The first time I drove through a checkpoint I just threw some change at them out the window and drove through... . until they shot at me. I didn't know they'd shoot at me for not giving exact change.

Explaining how voters in Gaza ended up electing Hamas he says:

Arabic is very hard to read ... instead of Hamas and Fatah, Palestinian's thought they were voting for Hummus or Pita. And hey, anyone can make a good Pita, but a good Hummus is hard to make.

Aaron Freeman jokes that "in the Comedy Tour all the Jews get along with "Ray", but they all fight with each other."
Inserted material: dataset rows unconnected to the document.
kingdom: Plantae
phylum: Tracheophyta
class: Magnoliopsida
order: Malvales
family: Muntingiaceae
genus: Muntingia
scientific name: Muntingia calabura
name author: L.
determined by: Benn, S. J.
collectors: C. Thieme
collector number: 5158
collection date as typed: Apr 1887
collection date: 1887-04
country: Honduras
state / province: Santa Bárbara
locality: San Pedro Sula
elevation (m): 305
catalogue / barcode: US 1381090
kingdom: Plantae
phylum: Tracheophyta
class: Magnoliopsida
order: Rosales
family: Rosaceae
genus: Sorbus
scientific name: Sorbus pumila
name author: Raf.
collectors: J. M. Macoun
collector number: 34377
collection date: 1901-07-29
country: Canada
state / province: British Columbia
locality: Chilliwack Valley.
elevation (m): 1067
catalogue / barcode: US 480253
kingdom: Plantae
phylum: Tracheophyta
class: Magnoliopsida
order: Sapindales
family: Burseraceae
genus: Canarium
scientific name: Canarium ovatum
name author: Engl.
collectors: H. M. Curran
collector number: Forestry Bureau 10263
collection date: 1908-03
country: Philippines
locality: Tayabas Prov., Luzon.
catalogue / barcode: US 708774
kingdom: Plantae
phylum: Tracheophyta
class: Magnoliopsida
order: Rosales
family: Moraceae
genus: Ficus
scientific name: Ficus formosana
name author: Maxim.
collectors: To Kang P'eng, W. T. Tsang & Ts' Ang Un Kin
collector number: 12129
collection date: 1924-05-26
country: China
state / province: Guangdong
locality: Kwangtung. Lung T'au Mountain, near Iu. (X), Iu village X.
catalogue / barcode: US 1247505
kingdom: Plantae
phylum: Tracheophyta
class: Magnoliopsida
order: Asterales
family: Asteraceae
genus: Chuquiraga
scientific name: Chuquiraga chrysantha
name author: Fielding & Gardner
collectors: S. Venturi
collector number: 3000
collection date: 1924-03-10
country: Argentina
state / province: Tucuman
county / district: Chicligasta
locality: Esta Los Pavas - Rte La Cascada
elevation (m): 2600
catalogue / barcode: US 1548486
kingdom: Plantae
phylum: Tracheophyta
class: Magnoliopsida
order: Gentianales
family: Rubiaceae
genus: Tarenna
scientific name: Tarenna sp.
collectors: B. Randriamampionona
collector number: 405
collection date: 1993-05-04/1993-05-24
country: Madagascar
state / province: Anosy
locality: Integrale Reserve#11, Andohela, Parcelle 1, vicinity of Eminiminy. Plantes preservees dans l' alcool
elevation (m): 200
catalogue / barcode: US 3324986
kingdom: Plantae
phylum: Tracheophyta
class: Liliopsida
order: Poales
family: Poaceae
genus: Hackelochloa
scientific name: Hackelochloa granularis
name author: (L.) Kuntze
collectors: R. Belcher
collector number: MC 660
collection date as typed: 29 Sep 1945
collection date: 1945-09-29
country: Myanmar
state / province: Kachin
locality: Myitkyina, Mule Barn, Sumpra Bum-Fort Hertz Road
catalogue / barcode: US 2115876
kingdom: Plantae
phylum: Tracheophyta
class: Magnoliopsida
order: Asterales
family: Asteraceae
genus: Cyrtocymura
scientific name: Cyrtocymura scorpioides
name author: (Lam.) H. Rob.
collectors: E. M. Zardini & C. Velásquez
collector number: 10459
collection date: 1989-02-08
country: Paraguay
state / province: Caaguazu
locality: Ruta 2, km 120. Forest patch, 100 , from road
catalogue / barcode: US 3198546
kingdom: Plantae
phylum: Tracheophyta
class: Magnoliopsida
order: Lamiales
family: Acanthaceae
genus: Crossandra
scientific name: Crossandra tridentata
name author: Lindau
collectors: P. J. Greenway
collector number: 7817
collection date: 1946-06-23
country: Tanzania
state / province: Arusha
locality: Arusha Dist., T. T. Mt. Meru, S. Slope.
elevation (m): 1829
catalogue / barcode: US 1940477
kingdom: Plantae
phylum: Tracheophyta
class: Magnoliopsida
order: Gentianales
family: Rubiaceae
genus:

===Israeli Palestinian Comedians re-launch ===

Ray Hanania, Aaron Freeman Yisrael Campbell and Charley Warady revived the early comedy effort to bring everyone together with a new coalition of Palestinians and Muslims who are willing to work not just with Jews, but also Israelis, and Israelis who are willing to work not just with Muslims and Arabs but with Palestinians, the most difficult hurdle to overcome. The new coalition includes many more comedians including Ray's Jewish son, Aaron Hanania, and Palestinian Muslim Mona Aburmishan, Muslim Pakistani Arif Choudhury, Israeli Benji Lovett, and Jewish comic Larry Bloom.

The Israeli Palestinian Comedy troupe is the most mixed Arab-Jewish, Palestinian-Israeli, Muslim, Christian and Jewish group performing. Their motto remains "If we can laugh together, we can live together."

The new website is http://www.IsraeliPalestinianComedy.com

==Other Arab-Israeli comedy performances==

===Stand Up For Peace===
Stand Up For Peace is the name of the show performed by two men: a Jew Scott Blakeman and an Arab Dean Obeidallah. The men perform separately talking about everything from Patriot act to terrorism and September 11 attacks. They like performing in front of students. After performance they take questions together.

===Nabil and Hisham===
During the 1990s, following the conclusion of the Oslo agreement and the Israeli-Jordanian Peace Treaty, two Jordanian artists - Nabil Sawalha and Hisham Yanes - established the duo Nabil and Hisham, which performed in Israel, the Palestinian Authority and Jordan.